• Working data:
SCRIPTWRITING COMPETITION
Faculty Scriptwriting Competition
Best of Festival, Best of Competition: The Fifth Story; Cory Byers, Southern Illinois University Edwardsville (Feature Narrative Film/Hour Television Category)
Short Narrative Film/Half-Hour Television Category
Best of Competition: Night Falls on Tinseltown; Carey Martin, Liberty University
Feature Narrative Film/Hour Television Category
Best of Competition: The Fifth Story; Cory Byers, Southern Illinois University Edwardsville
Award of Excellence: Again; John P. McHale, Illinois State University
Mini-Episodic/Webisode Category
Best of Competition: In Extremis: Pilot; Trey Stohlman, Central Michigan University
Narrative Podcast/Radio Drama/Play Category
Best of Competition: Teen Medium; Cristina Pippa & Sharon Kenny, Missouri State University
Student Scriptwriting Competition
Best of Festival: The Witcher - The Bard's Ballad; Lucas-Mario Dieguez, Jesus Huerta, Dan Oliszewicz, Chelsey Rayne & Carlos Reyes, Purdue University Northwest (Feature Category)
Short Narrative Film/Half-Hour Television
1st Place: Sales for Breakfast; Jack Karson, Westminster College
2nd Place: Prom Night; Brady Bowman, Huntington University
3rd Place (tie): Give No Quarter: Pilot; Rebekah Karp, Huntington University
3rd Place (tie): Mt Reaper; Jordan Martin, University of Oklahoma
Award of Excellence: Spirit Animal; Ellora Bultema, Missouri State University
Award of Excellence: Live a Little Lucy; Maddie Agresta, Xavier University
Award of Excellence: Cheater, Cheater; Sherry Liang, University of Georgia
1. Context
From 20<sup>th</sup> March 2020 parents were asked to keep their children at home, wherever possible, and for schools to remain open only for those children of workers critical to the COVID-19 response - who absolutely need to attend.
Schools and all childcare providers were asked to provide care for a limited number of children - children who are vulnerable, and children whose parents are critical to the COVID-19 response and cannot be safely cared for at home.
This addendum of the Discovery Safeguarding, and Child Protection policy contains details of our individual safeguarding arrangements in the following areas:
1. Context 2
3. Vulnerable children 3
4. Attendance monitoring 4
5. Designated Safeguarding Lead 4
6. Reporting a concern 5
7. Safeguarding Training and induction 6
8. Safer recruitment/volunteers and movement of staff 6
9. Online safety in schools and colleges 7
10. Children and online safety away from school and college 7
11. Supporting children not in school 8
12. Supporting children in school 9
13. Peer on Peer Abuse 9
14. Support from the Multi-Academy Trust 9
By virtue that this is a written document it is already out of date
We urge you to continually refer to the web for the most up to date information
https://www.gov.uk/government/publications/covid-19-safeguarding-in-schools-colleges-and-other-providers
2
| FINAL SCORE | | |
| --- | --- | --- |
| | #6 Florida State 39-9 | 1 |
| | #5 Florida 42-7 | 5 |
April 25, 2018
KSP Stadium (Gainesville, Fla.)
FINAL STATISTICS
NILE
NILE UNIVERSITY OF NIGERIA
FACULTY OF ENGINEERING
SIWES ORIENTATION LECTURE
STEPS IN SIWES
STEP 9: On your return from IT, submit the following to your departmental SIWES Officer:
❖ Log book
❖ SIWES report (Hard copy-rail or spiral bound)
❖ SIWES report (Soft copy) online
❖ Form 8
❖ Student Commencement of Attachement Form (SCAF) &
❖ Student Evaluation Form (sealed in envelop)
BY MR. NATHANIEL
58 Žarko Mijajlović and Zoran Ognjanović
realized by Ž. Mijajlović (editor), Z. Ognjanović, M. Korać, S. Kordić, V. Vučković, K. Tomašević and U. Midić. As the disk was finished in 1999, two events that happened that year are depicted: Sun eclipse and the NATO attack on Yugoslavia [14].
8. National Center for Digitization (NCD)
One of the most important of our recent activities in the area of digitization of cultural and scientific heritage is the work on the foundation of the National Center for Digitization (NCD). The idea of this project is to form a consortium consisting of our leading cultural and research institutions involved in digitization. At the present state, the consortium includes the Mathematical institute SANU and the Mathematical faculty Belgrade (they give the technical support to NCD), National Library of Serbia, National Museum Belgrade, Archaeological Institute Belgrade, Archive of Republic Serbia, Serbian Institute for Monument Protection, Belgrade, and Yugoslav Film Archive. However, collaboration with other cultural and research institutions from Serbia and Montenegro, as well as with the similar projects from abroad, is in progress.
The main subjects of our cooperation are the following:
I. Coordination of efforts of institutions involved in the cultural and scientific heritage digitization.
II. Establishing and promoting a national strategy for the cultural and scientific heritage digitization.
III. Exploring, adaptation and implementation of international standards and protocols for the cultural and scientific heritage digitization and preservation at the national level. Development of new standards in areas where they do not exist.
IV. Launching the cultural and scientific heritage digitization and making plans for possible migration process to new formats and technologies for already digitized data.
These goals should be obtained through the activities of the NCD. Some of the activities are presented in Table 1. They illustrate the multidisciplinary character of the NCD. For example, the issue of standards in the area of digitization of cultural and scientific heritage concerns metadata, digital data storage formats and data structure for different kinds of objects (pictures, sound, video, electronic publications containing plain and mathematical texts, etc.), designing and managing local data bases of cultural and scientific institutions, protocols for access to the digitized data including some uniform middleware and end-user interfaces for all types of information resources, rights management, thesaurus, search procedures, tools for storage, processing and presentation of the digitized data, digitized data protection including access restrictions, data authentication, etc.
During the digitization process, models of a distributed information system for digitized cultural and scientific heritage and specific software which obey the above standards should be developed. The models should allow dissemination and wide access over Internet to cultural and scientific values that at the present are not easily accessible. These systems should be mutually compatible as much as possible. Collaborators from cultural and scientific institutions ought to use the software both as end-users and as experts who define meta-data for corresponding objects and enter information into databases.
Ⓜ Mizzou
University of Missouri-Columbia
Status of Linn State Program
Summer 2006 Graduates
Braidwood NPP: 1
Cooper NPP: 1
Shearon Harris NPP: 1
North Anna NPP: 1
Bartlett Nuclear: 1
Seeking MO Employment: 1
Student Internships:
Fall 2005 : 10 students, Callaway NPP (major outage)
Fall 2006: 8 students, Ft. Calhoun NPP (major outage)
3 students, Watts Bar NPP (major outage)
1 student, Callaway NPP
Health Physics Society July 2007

• Your assignment:
Return the records above verbatim, in their entirety.

• Written solution:
SCRIPTWRITING COMPETITION
Faculty Scriptwriting Competition
Best of Festival, Best of Competition: The Fifth Story; Cory Byers, Southern Illinois University Edwardsville (Feature Narrative Film/Hour Television Category)
Short Narrative Film/Half-Hour Television Category
Best of Competition: Night Falls on Tinseltown; Carey Martin, Liberty University
Feature Narrative Film/Hour Television Category
Best of Competition: The Fifth Story; Cory Byers, Southern Illinois University Edwardsville
Award of Excellence: Again; John P. McHale, Illinois State University
Mini-Episodic/Webisode Category
Best of Competition: In Extremis: Pilot; Trey Stohlman, Central Michigan University
Narrative Podcast/Radio Drama/Play Category
Best of Competition: Teen Medium; Cristina Pippa & Sharon Kenny, Missouri State University
Student Scriptwriting Competition
Best of Festival: The Witcher - The Bard's Ballad; Lucas-Mario Dieguez, Jesus Huerta, Dan Oliszewicz, Chelsey Rayne & Carlos Reyes, Purdue University Northwest (Feature Category)
Short Narrative Film/Half-Hour Television
1st Place: Sales for Breakfast; Jack Karson, Westminster College
2nd Place: Prom Night; Brady Bowman, Huntington University
3rd Place (tie): Give No Quarter: Pilot; Rebekah Karp, Huntington University
3rd Place (tie): Mt Reaper; Jordan Martin, University of Oklahoma
Award of Excellence: Spirit Animal; Ellora Bultema, Missouri State University
Award of Excellence: Live a Little Lucy; Maddie Agresta, Xavier University
Award of Excellence: Cheater, Cheater; Sherry Liang, University of Georgia
1. Context
From 20<sup>th</sup> March 2020 parents were asked to keep their children at home, wherever possible, and for schools to remain open only for those children of workers critical to the COVID-19 response - who absolutely need to attend.
Schools and all childcare providers were asked to provide care for a limited number of children - children who are vulnerable, and children whose parents are critical to the COVID-19 response and cannot be safely cared for at home.
This addendum of the Discovery Safeguarding, and Child Protection policy contains details of our individual safeguarding arrangements in the following areas:
1. Context 2
3. Vulnerable children 3
4. Attendance monitoring 4
5. Designated Safeguarding Lead 4
6. Reporting a concern 5
7. Safeguarding Training and induction 6
8. Safer recruitment/volunteers and movement of staff 6
9. Online safety in schools and colleges 7
10. Children and online safety away from school and college 7
11. Supporting children not in school 8
12. Supporting children in school 9
13. Peer on Peer Abuse 9
14. Support from the Multi-Academy Trust 9
By virtue that this is a written document it is already out of date
We urge you to continually refer to the web for the most up to date information
https://www.gov.uk/government/publications/covid-19-safeguarding-in-schools-colleges-and-other-providers
2
| FINAL SCORE | | |
| --- | --- | --- |
| | #6 Florida State 39-9 | 1 |
| | #5 Florida 42-7 | 5 |
April 25, 2018
KSP Stadium (Gainesville, Fla.)
FINAL STATISTICS
NILE
NILE UNIVERSITY OF NIGERIA
FACULTY OF ENGINEERING
SIWES ORIENTATION LECTURE
STEPS IN SIWES
STEP 9: On your return from IT, submit the following to your departmental SIWES Officer:
❖ Log book
❖ SIWES report (Hard copy-rail or spiral bound)
❖ SIWES report (Soft copy) online
❖ Form 8
❖ Student Commencement of Attachement Form (SCAF) &
❖ Student Evaluation Form (sealed in envelop)
BY MR. NATHANIEL
58 Žarko Mijajlović and Zoran Ognjanović
realized by Ž. Mijajlović (editor), Z. Ognjanović, M. Korać, S. Kordić, V. Vučković, K. Tomašević and U. Midić. As the disk was finished in 1999, two events that happened that year are depicted: Sun eclipse and the NATO attack on Yugoslavia [14].
8. National Center for Digitization (NCD)
One of the most important of our recent activities in the area of digitization of cultural and scientific heritage is the work on the foundation of the National Center for Digitization (NCD). The idea of this project is to form a consortium consisting of our leading cultural and research institutions involved in digitization. At the present state, the consortium includes the Mathematical institute SANU and the Mathematical faculty Belgrade (they give the technical support to NCD), National Library of Serbia, National Museum Belgrade, Archaeological Institute Belgrade, Archive of Republic Serbia, Serbian Institute for Monument Protection, Belgrade, and Yugoslav Film Archive. However, collaboration with other cultural and research institutions from Serbia and Montenegro, as well as with the similar projects from abroad, is in progress.
The main subjects of our cooperation are the following:
I. Coordination of efforts of institutions involved in the cultural and scientific heritage digitization.
II. Establishing and promoting a national strategy for the cultural and scientific heritage digitization.
III. Exploring, adaptation and implementation of international standards and protocols for the cultural and scientific heritage digitization and preservation at the national level. Development of new standards in areas where they do not exist.
IV. Launching the cultural and scientific heritage digitization and making plans for possible migration process to new formats and technologies for already digitized data.
These goals should be obtained through the activities of the NCD. Some of the activities are presented in Table 1. They illustrate the multidisciplinary character of the NCD. For example, the issue of standards in the area of digitization of cultural and scientific heritage concerns metadata, digital data storage formats and data structure for different kinds of objects (pictures, sound, video, electronic publications containing plain and mathematical texts, etc.), designing and managing local data bases of cultural and scientific institutions, protocols for access to the digitized data including some uniform middleware and end-user interfaces for all types of information resources, rights management, thesaurus, search procedures, tools for storage, processing and presentation of the digitized data, digitized data protection including access restrictions, data authentication, etc.
During the digitization process, models of a distributed information system for digitized cultural and scientific heritage and specific software which obey the above standards should be developed. The models should allow dissemination and wide access over Internet to cultural and scientific values that at the present are not easily accessible. These systems should be mutually compatible as much as possible. Collaborators from cultural and scientific institutions ought to use the software both as end-users and as experts who define meta-data for corresponding objects and enter information into databases.
Ⓜ Mizzou
University of Missouri-Columbia
Status of Linn State Program
Summer 2006 Graduates
Braidwood NPP: 1
Cooper NPP: 1
Shearon Harris NPP: 1
North Anna NPP: 1
Bartlett Nuclear: 1
Seeking MO Employment: 1
Student Internships:
Fall 2005 : 10 students, Callaway NPP (major outage)
Fall 2006: 8 students, Ft. Calhoun NPP (major outage)
3 students, Watts Bar NPP (major outage)
1 student, Callaway NPP
Health Physics Society July 2007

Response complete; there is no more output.